• BRIEF
Where the line with "Trust in God" appears below, start writing out lines exactly, and finish with the line with "Inspirational Words", which is included; write out nothing else.

Collected data:

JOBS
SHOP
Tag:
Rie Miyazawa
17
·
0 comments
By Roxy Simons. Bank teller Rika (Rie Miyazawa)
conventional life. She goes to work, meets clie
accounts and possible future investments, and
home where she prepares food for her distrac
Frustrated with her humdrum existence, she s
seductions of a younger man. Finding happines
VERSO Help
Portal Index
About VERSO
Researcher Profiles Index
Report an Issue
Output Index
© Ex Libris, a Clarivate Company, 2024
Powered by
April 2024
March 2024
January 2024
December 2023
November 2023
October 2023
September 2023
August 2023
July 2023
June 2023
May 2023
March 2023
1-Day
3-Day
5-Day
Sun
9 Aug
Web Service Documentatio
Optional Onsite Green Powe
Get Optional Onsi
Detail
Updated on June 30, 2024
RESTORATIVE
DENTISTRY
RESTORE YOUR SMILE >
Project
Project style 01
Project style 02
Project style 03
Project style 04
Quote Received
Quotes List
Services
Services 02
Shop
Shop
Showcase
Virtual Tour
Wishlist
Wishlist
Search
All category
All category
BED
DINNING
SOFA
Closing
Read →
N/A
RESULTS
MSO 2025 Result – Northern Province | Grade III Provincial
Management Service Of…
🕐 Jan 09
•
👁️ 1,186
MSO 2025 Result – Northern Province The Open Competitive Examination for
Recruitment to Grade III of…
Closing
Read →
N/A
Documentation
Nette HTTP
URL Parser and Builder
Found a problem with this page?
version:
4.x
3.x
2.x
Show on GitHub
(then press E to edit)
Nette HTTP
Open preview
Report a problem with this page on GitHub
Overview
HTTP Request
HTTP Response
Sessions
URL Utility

==

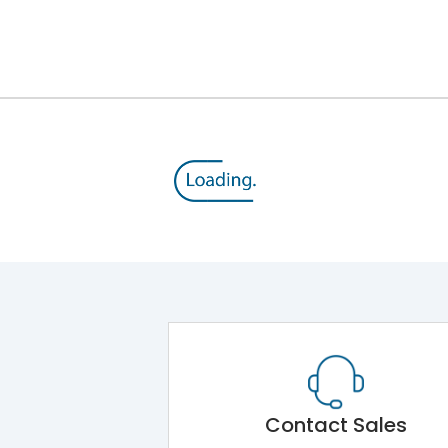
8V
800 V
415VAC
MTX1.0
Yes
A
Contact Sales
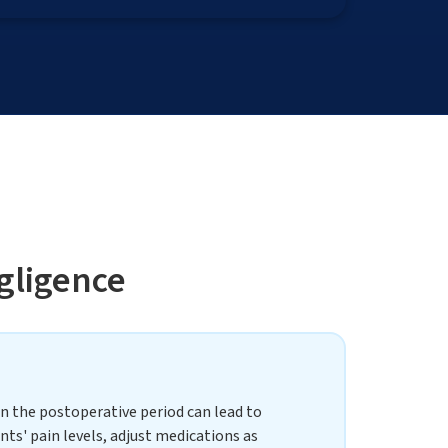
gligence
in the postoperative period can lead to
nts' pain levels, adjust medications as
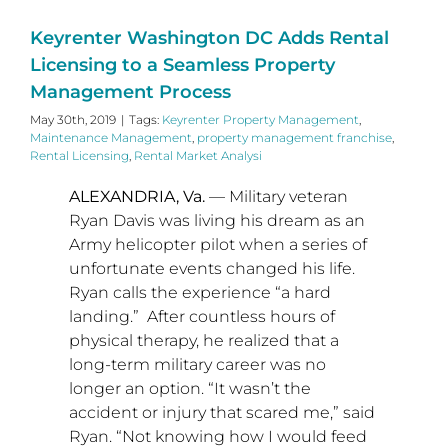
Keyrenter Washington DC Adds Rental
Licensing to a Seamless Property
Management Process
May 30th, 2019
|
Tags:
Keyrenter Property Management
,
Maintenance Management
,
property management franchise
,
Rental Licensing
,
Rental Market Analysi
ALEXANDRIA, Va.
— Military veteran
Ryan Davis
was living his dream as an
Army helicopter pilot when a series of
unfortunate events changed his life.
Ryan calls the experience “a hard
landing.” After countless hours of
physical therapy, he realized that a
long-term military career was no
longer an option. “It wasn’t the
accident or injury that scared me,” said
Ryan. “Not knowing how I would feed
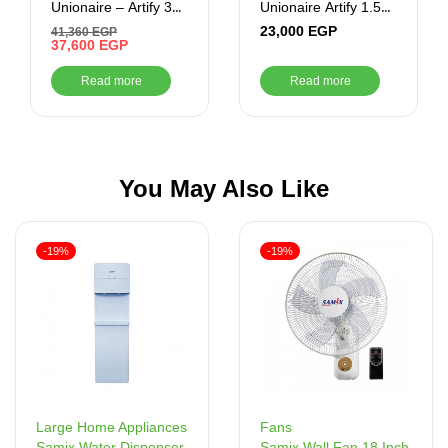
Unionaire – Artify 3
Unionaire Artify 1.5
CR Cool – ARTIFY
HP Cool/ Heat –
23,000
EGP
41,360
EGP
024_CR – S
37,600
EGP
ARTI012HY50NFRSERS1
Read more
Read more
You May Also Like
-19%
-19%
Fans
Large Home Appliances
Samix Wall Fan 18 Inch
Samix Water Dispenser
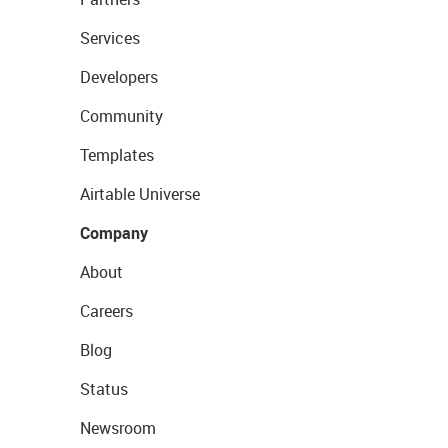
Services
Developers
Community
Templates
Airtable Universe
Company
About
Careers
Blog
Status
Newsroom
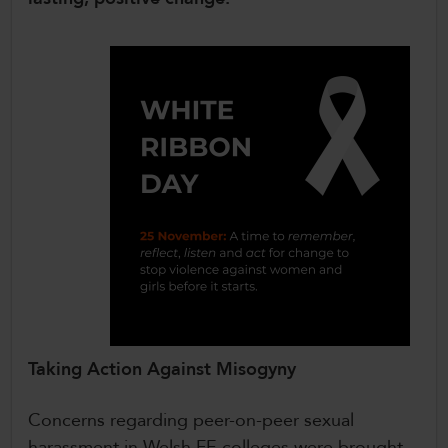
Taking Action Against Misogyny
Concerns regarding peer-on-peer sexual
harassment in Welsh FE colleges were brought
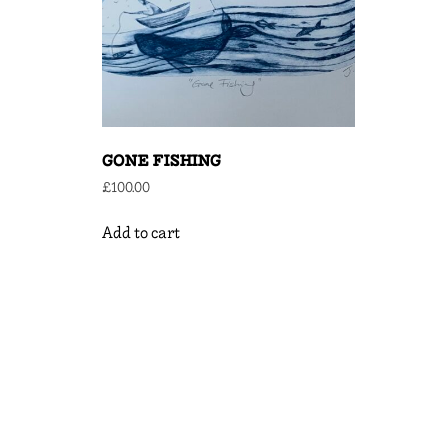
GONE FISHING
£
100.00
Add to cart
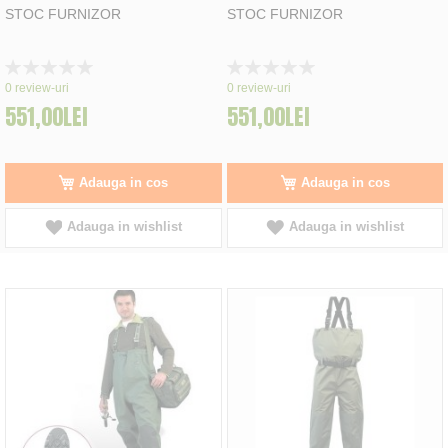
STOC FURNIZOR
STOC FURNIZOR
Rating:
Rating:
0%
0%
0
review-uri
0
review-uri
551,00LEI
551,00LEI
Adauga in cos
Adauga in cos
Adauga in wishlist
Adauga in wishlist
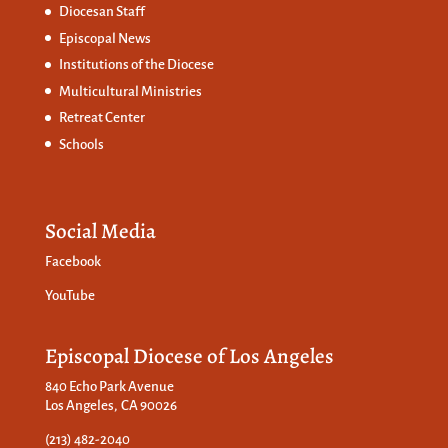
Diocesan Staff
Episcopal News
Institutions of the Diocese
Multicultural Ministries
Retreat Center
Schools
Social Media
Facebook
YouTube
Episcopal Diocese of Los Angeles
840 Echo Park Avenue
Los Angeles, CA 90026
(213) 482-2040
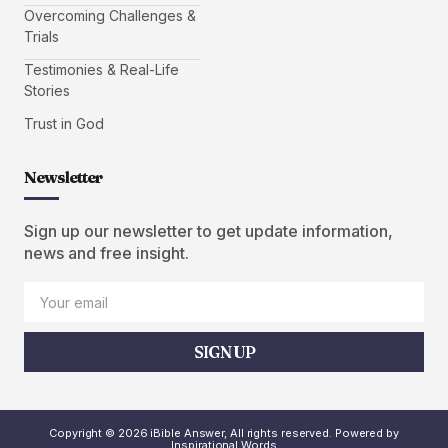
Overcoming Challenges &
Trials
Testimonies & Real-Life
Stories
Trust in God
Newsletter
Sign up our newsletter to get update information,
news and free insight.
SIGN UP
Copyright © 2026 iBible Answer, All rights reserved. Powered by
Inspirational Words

* * *

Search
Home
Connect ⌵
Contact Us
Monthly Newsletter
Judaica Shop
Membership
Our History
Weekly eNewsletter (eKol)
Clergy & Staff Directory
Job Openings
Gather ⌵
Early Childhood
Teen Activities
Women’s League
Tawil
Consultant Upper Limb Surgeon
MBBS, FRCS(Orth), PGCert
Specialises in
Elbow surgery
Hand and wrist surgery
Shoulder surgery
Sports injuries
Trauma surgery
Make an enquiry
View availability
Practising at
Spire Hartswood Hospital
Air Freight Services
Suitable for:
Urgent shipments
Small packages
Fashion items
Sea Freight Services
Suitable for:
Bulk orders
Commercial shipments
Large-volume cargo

• REPLY
Trust in God
Newsletter
Sign up our newsletter to get update information,
news and free insight.
SIGN UP
Copyright © 2026 iBible Answer, All rights reserved. Powered by
Inspirational Words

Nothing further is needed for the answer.